Sinclair urges any contractor who thinks (s)he may have opted out to check whether or not such opt out is likely to be valid; and, if not, and if their agency is threatening to withhold payment, to contact the Employment Agency Standards Inspectorate straightaway. When facing the prospect of an investigation, some agencies may back down and pay the contractor any unpaid fees without further delay.
‘Anticipatory breach of contract’
According to Sinclair, if the conduct regulations do not apply, or if there is a valid opt out, then the contractor needs to look at their common law position. “The very fact that the agency has threatened the contractor with withholding unpaid fees but without any legitimate grounds may itself put the agency in breach of contract,” he notes.
“By threatening to withhold payment because they merely imagine that the contractor might be about to commit a breach, the agency has said ‘yes, I know the contract says I have to do this but I am not going to do it’. By indicating that it does not itself intend to be bound by the contract, the agency may well be committing what is known as an ‘anticipatory breach’.”
Such a breach of contract on the part of the agency may operate to release the contractor from any further obligation to perform the contract, including any obligation to honour any restrictions in it.

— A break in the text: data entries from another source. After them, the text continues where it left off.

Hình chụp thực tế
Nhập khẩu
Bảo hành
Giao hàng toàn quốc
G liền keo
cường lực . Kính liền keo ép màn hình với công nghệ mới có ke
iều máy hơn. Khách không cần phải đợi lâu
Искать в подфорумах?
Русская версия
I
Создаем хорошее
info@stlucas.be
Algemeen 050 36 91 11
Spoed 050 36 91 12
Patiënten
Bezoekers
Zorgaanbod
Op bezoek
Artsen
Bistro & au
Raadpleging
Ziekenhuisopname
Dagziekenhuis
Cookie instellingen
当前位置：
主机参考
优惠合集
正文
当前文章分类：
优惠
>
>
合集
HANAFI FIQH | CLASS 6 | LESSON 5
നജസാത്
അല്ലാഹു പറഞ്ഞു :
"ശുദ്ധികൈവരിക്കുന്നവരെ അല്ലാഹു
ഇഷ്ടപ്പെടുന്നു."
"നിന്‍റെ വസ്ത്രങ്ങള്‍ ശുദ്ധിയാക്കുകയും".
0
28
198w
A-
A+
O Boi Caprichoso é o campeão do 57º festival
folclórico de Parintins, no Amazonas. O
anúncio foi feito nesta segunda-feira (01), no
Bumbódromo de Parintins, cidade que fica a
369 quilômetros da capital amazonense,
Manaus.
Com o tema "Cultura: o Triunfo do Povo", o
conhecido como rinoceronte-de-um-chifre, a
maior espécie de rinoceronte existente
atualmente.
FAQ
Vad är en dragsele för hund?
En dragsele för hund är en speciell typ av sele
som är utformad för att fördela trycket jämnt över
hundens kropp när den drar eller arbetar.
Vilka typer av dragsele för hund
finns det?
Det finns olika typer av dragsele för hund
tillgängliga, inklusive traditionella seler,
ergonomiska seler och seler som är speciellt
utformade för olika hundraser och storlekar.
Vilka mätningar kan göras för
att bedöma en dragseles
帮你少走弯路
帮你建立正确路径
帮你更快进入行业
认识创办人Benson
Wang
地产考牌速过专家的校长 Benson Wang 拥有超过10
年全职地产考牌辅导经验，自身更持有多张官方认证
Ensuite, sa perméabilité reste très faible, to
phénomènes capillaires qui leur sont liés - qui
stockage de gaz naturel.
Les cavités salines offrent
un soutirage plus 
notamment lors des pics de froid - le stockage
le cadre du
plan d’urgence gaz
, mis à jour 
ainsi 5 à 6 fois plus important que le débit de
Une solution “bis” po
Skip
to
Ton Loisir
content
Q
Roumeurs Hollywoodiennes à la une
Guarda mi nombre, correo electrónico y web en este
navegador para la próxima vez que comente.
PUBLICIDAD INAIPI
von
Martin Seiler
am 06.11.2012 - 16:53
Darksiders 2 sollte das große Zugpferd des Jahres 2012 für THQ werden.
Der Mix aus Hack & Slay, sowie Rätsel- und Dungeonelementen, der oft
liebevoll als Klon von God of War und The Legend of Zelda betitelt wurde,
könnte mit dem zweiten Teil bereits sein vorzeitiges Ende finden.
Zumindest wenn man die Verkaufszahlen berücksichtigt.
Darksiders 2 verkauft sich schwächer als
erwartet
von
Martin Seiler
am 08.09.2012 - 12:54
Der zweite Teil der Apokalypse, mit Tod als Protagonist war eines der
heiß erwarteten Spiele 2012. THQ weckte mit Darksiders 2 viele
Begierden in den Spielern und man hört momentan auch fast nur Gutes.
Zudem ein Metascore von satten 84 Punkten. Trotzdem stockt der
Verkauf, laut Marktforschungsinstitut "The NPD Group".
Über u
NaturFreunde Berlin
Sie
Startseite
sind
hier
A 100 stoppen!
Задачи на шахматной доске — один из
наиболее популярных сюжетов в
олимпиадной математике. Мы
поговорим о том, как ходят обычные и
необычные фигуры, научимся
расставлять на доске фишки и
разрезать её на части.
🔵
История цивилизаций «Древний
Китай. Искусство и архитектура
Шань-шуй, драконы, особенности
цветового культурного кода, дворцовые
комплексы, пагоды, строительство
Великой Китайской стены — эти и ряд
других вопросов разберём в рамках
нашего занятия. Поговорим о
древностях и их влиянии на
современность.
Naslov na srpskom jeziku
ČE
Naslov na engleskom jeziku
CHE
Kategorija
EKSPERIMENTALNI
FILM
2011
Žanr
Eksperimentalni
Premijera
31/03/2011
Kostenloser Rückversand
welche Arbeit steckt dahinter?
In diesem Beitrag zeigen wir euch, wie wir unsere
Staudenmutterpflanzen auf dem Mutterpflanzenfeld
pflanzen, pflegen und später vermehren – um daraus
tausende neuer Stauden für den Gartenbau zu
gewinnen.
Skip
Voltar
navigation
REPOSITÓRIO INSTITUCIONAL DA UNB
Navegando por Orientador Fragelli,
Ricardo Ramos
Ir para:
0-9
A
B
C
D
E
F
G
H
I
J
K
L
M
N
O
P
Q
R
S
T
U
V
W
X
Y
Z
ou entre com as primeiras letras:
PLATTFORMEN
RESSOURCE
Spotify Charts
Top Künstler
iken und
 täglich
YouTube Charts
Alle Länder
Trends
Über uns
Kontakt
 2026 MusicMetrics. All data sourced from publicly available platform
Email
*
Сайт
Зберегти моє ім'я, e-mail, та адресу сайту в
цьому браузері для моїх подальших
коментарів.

However, the contractor’s primary interest is likely to be in getting paid for work already done, and so Sinclair urges Alison not to reveal her strategy until she has received final payment for the work she has already performed.
Restraint of trade – is the restrictive covenant enforceable?
“A restriction that is in restraint of trade can only be enforceable if it goes no further than reasonably necessary to protect legitimate commercial interests of the party applying the restriction,” says Sinclair.
There are three areas where the agency might have legitimate commercial interests. The first two, confidential information and trade secrets, would not generally apply in contractor agreements, but the third category, business connections, may be applicable.”
But Sinclair points out that the agency no longer has a business connection with the client, because it has been removed by the client from the PSL: “Wholly independently of the contractor, the client has declared that it no longer wishes to deal with the agency. For that reason, the contractor could argue that there is no longer any business connection between the agency withholding payment and the client, and so the restriction should not be enforceable.”
Is the restrictive covenant duration fair?
Sinclair also suggests looking at the duration of the restriction: “The contractor should compare the duration of her most recent contract with the agency, not the total length of time she has worked with the client.
“My own rule of thumb would generally be that, in a contract for 3-12 months, the restriction should last no longer than the contract which imposes it. So, for example, if the restriction is for six months and the most recent contract was for three months, then the agency is probably being too greedy, and for that reason alone the restriction may fail.”
In conclusion, Sinclair draws attention to the contractor’s objectives of being paid and continuing to work for the client: “Even where it appears that the contractor is on good ground, the reality is that the agency still has the money. It may be unwise for the contractor to alert the agency that (s)he plans to breach the restriction, without first securing unpaid fees.”